A vida é um carnaval no meio do carnaval ‘’eu tô que tô’’

A vida é desfilar na avenida cantando o samba da vida
Lembrando Noel Rosa e do gato a miar

A vida é uma lua e a alegria do rio
A vida é uma graça, é uma festa de ciranda, é um frevo com seus compassos e suas sombrinhas

É um Fandango regado a barreado. É um vanerão. É um fado português. É um rock inglês.
A vida é...
É morrer de rir. É acordar ao seu lado sozinho.

A vida é feiticeira com sua melancia encantada, não era uma maçã verde-vermelha.

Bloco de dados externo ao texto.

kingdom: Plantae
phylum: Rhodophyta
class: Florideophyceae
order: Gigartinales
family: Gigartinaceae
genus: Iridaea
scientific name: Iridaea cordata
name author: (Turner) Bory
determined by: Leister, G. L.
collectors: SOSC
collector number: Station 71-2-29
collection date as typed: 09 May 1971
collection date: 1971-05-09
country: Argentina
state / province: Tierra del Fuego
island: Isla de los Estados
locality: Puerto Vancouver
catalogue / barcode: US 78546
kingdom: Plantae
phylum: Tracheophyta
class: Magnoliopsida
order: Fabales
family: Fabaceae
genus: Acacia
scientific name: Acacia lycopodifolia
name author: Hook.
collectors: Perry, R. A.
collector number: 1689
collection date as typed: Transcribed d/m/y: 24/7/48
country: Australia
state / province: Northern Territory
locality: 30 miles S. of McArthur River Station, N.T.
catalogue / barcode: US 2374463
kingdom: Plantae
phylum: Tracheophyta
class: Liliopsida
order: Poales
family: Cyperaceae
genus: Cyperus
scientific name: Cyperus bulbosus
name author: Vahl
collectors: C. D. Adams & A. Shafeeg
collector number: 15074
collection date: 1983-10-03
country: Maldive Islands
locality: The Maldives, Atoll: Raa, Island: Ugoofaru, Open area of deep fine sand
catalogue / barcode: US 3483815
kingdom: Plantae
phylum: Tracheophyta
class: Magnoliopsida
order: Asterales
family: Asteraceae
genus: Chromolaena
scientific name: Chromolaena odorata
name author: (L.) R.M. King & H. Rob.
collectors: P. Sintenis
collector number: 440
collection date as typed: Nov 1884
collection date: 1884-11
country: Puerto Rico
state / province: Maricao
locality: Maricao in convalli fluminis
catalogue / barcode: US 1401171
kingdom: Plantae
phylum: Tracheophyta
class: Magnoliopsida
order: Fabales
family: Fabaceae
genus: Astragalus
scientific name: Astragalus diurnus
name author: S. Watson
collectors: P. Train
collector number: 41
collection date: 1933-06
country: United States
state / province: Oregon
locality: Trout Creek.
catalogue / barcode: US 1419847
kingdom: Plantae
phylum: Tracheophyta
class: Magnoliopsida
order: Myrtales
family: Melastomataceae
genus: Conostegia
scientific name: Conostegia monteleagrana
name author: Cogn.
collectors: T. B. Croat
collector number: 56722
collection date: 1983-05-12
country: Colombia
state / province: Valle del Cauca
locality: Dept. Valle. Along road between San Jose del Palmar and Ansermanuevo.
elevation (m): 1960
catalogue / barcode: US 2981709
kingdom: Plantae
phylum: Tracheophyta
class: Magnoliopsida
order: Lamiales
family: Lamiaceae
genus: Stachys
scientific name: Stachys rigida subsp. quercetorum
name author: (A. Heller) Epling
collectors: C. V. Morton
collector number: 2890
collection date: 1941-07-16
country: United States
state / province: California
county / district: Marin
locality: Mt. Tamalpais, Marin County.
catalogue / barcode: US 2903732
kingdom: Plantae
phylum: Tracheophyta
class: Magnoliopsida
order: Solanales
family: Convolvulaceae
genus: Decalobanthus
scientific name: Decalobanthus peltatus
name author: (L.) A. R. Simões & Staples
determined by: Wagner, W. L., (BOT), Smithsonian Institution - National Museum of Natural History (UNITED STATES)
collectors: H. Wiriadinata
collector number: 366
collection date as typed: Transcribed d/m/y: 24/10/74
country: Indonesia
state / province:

A vida é também acordar seis (não sei) horas oras bolas.
A vida é desenhar uma casinha bem pequenina.
A vida é assistir ao show do John Lennon com Chico Buarque e na bateria Beethoven e Mozart.

A vida pisca
A vida chama
Chama azul
Chama vermelha

- não sei se entendi muito direito.

A vida é poder se divertir com os amigos em qualquer lugar

A vida é uma espinha nascendo no seu rosto.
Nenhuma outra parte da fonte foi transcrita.